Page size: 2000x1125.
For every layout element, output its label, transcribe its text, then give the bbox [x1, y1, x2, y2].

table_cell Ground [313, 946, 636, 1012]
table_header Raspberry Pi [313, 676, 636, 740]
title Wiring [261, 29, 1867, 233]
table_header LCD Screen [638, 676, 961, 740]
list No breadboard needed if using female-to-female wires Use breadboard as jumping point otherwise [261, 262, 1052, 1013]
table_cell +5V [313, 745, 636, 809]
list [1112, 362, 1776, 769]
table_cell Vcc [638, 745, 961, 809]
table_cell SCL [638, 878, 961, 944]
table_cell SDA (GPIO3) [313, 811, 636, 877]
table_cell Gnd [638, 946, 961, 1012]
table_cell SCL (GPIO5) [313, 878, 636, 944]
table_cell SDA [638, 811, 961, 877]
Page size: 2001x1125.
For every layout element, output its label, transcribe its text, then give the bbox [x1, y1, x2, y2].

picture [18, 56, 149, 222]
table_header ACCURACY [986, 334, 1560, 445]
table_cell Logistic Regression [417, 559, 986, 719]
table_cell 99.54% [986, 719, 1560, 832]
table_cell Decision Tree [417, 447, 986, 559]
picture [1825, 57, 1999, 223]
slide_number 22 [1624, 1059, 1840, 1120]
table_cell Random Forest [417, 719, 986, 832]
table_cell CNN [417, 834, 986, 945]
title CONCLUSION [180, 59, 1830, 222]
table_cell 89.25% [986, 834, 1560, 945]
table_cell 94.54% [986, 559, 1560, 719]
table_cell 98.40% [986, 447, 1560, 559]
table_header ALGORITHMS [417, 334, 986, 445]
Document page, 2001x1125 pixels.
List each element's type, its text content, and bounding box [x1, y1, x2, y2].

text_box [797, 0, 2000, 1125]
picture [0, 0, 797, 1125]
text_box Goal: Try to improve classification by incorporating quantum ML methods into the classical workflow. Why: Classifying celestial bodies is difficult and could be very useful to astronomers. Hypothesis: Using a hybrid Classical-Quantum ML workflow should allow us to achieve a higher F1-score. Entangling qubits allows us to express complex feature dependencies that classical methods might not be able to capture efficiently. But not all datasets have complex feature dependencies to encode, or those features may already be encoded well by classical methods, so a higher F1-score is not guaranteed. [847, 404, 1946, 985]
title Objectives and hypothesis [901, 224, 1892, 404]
※
> _EXERCISE BRIEF_: Your reply should contain every record, unchanged and complete.

> _WRITTEN ANSWER_:
Page size: 2000x1125.
For every layout element, output its label, transcribe its text, then give the bbox [x1, y1, x2, y2].

table_cell Ground [313, 946, 636, 1012]
table_header Raspberry Pi [313, 676, 636, 740]
title Wiring [261, 29, 1867, 233]
table_header LCD Screen [638, 676, 961, 740]
list No breadboard needed if using female-to-female wires Use breadboard as jumping point otherwise [261, 262, 1052, 1013]
table_cell +5V [313, 745, 636, 809]
list [1112, 362, 1776, 769]
table_cell Vcc [638, 745, 961, 809]
table_cell SCL [638, 878, 961, 944]
table_cell SDA (GPIO3) [313, 811, 636, 877]
table_cell Gnd [638, 946, 961, 1012]
table_cell SCL (GPIO5) [313, 878, 636, 944]
table_cell SDA [638, 811, 961, 877]
Page size: 2001x1125.
For every layout element, output its label, transcribe its text, then give the bbox [x1, y1, x2, y2].

picture [18, 56, 149, 222]
table_header ACCURACY [986, 334, 1560, 445]
table_cell Logistic Regression [417, 559, 986, 719]
table_cell 99.54% [986, 719, 1560, 832]
table_cell Decision Tree [417, 447, 986, 559]
picture [1825, 57, 1999, 223]
slide_number 22 [1624, 1059, 1840, 1120]
table_cell Random Forest [417, 719, 986, 832]
table_cell CNN [417, 834, 986, 945]
title CONCLUSION [180, 59, 1830, 222]
table_cell 89.25% [986, 834, 1560, 945]
table_cell 94.54% [986, 559, 1560, 719]
table_cell 98.40% [986, 447, 1560, 559]
table_header ALGORITHMS [417, 334, 986, 445]
Document page, 2001x1125 pixels.
List each element's type, its text content, and bounding box [x1, y1, x2, y2].

text_box [797, 0, 2000, 1125]
picture [0, 0, 797, 1125]
text_box Goal: Try to improve classification by incorporating quantum ML methods into the classical workflow. Why: Classifying celestial bodies is difficult and could be very useful to astronomers. Hypothesis: Using a hybrid Classical-Quantum ML workflow should allow us to achieve a higher F1-score. Entangling qubits allows us to express complex feature dependencies that classical methods might not be able to capture efficiently. But not all datasets have complex feature dependencies to encode, or those features may already be encoded well by classical methods, so a higher F1-score is not guaranteed. [847, 404, 1946, 985]
title Objectives and hypothesis [901, 224, 1892, 404]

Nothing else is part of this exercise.